## Problem to work on
Which lines in the records below contain the word "formation", with case counting? Find each one and copy it out in full.

## Dataset records

══════════

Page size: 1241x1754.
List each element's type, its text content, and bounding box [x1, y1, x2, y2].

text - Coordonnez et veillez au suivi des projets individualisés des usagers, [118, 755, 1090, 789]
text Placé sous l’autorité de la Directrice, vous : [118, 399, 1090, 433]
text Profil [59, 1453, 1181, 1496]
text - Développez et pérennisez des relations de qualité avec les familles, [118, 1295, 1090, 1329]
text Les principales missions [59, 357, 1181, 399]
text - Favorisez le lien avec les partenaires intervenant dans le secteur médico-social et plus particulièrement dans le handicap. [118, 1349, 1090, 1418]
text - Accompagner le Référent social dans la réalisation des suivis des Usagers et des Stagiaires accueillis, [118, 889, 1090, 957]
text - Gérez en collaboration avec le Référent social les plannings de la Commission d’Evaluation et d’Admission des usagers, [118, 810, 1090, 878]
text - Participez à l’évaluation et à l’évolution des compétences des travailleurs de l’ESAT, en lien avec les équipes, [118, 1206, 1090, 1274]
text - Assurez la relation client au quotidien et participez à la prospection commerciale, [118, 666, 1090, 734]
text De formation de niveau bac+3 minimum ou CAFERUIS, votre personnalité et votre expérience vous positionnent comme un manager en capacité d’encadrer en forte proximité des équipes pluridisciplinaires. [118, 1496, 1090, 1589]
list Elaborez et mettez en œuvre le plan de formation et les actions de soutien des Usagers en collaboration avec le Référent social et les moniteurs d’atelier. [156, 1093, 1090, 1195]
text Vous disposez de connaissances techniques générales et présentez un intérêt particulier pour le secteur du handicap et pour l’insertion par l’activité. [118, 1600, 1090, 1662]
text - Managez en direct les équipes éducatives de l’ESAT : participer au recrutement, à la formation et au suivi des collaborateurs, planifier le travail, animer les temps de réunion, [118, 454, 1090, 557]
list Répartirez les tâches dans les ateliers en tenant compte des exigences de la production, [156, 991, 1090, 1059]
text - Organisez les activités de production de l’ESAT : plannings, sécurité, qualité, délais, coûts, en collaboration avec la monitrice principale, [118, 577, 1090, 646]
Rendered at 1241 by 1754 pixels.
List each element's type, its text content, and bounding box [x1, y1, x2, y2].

══════════

## Full response
text De formation de niveau bac+3 minimum ou CAFERUIS, votre personnalité et votre expérience vous positionnent comme un manager en capacité d’encadrer en forte proximité des équipes pluridisciplinaires. [118, 1496, 1090, 1589]
list Elaborez et mettez en œuvre le plan de formation et les actions de soutien des Usagers en collaboration avec le Référent social et les moniteurs d’atelier. [156, 1093, 1090, 1195]
text - Managez en direct les équipes éducatives de l’ESAT : participer au recrutement, à la formation et au suivi des collaborateurs, planifier le travail, animer les temps de réunion, [118, 454, 1090, 557]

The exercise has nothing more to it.